Sparring is perhaps one of the most vital and necessary components of a complete martial artist. In ancient times warriors would spar often in order to cleanse themselves of either the fear or desire for combat. It is, however, imperative that you first learn the techniques properly so that you can deliver them with speed and power, while using your energy efficiently. It is also imperative that you understand the difference between sparring and combat. While the main focus of combat is to defeat your opponent with as little injury to yourself as possible, sparring is the controlled process through which you learn and ultimately understand the proper use of offensive and defensive techniques, movements, and strategies during combat. The goal of sparring should not be one of winning, but rather one of learning.
While sparring, it is essential that you remain calm and focused on the movements of yourself and your opponent. You should never try to move faster than is necessary to execute clean, controlled, and proper techniques. This will only lead to learning ineffective combat skills.
For safety and positive training environment, every student must follow these rules when sparring.
1. No sparring without instructor present.
2. Spar at junior belt tempo.
3. Senior rank, control your techniques. Junior rank, respect you’re senior.
4. Ask questions when there is a problem (Don’t argue).
5. Act with thought, not with emotion.
6. Clean and proper techniques.
7. Absolute focus and concentration is required at all times.
8. Control the power of your techniques.

Breaking is not, as some believe, a simple display of brute force or showmanship, but rather an extremely physical example of your focus, speed, power, and overall skill. Breaking is necessary in order for you to learn proper techniques, develop adequate speed, concentration, and correct angle of delivery, timing, and precise target selection, thereby building confidence to try new things. Examples include trying new food groups, trying new experiences, and learning new techniques.

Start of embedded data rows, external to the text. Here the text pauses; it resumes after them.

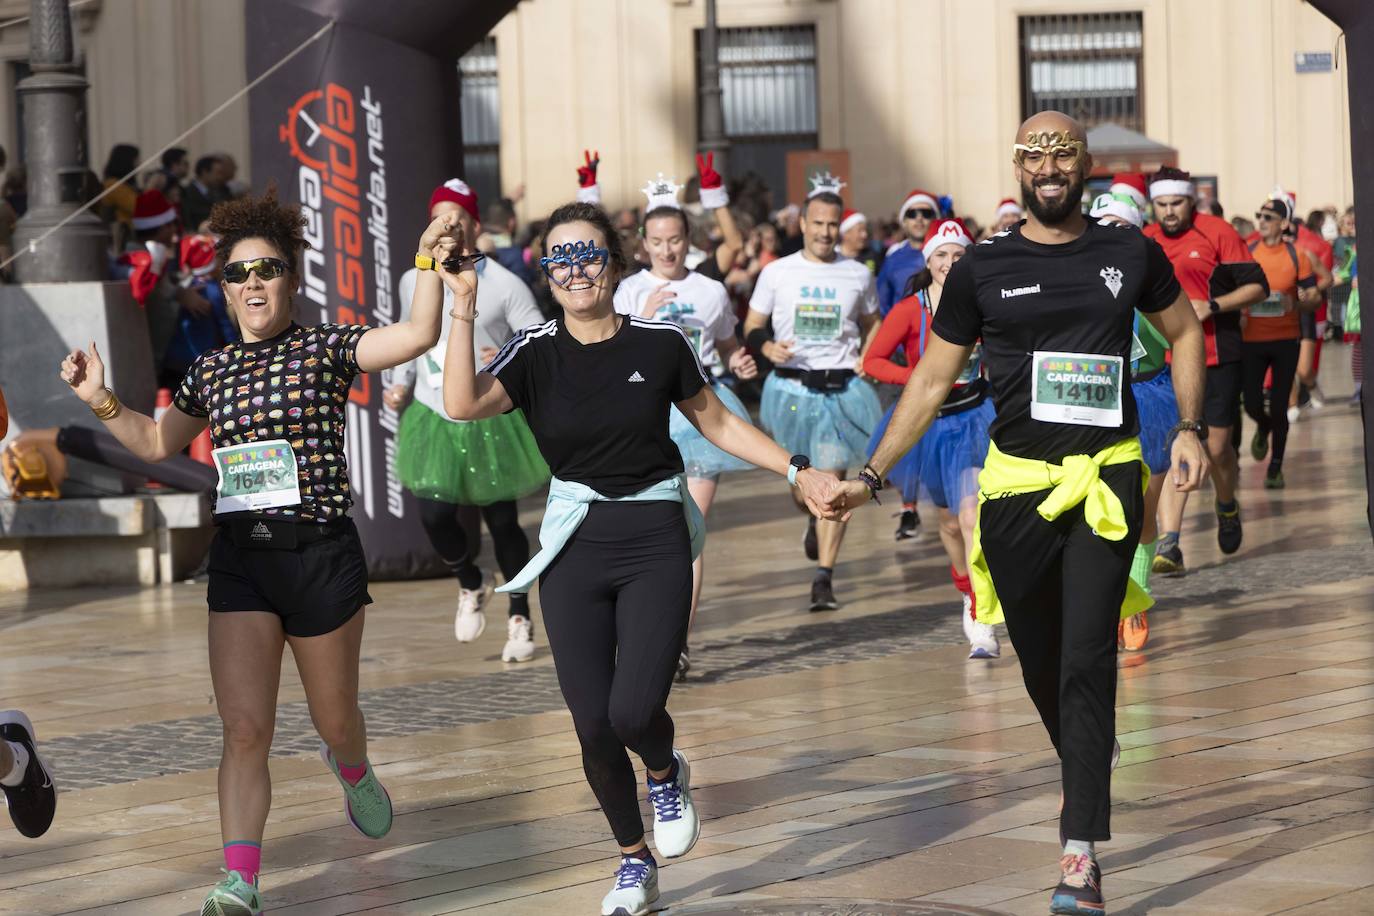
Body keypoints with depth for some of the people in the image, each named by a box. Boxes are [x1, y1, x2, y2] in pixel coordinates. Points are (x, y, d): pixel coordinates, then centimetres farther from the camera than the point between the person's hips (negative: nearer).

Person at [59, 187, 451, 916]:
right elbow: (158, 442, 23)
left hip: (321, 555, -3)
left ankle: (353, 772, 50)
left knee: (334, 718, 13)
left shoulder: (326, 347, -2)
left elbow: (417, 335, -16)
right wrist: (101, 402, 10)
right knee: (244, 730, -8)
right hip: (239, 559, 3)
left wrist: (430, 263, -26)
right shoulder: (211, 369, 10)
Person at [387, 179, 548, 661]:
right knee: (435, 515, -12)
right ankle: (470, 585, 21)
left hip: (491, 419, -2)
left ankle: (520, 620, 24)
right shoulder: (413, 282, 4)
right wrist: (400, 384, 5)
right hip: (432, 418, 2)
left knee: (502, 522, 4)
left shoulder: (505, 286, -8)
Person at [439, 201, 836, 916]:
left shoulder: (660, 343, -2)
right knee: (593, 725, 0)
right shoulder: (536, 352, -3)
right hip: (575, 547, 1)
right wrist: (463, 312, -25)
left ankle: (667, 776, 21)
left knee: (634, 709, -17)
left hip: (655, 542, -1)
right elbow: (463, 404, -20)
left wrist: (796, 471, 9)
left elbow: (717, 423, 12)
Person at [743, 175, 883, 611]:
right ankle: (814, 521, 44)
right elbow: (752, 326, 8)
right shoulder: (777, 273, 4)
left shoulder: (858, 275, 7)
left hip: (841, 389, -1)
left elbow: (872, 324, 20)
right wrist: (767, 347, -14)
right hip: (791, 387, 1)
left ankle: (824, 577, -6)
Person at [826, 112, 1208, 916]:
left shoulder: (1131, 254, 4)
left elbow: (1185, 331, 19)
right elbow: (932, 381, 7)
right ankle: (1085, 781, 35)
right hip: (1018, 485, 2)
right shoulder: (983, 269, 3)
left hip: (1106, 479, -2)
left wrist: (1190, 429, 7)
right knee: (1041, 662, 9)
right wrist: (871, 477, 0)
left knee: (1088, 661, -13)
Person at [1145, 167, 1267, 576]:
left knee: (1217, 445, 4)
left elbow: (1257, 286, -5)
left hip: (1218, 357, -2)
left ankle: (1227, 508, 36)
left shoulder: (1217, 232, -4)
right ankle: (1169, 542, -15)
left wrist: (1211, 306, -17)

The focus of Jungyae Moosul is providing its students with a complete martial arts education. Students are not only led to develop the body, but also the mind and spirit. In order to reach this goal you must spend an adequate amount of time in the areas of study and mental discipline. At each belt level you will be required to write an essay on varying topics. These essays are not designed as a test of your knowledge, but rather a tool or compass to lead your study of theory, principle, and philosophy in the right direction. The best essays are not those that blindly quote or repeat knowledge; instead they are the ones that speak form the heart, invoking personal introspection and self-discovery.

The Jungyae Moosul requirement curriculum was designed to give you a solid foundation and complete understanding of the theories, principles, and basic techniques of the martial arts. You will also be taught many other important techniques, theories, and principles that may not be required for testing. They will give you a more complete and balanced knowledge of the martial arts, and help you to reach your full potential. You should treat these lessons with the same level of importance as those that you will be tested on.

Conditioning is the one true attribute of a great martial artist or athlete. When one is conditioned well physically, they also will have much better mental condition, because their internal organs are functioning properly, and their blood is flowing through their body correctly. This will aid in their breathing and increase their energy. It is imperative to be well conditioned as a martial artist.
In real-life conflicts, the strong will always prevail. Therefore, conditioning the body to become as strong as one can be is essential. As the body becomes stronger, one will develop a higher level of self-confidence. Application of practical fighting techniques is more tangible if the individual’s training is supplemented with conditioning exercises.
Conditioning exercises should be done routinely three times a week in moderation for maximum benefit.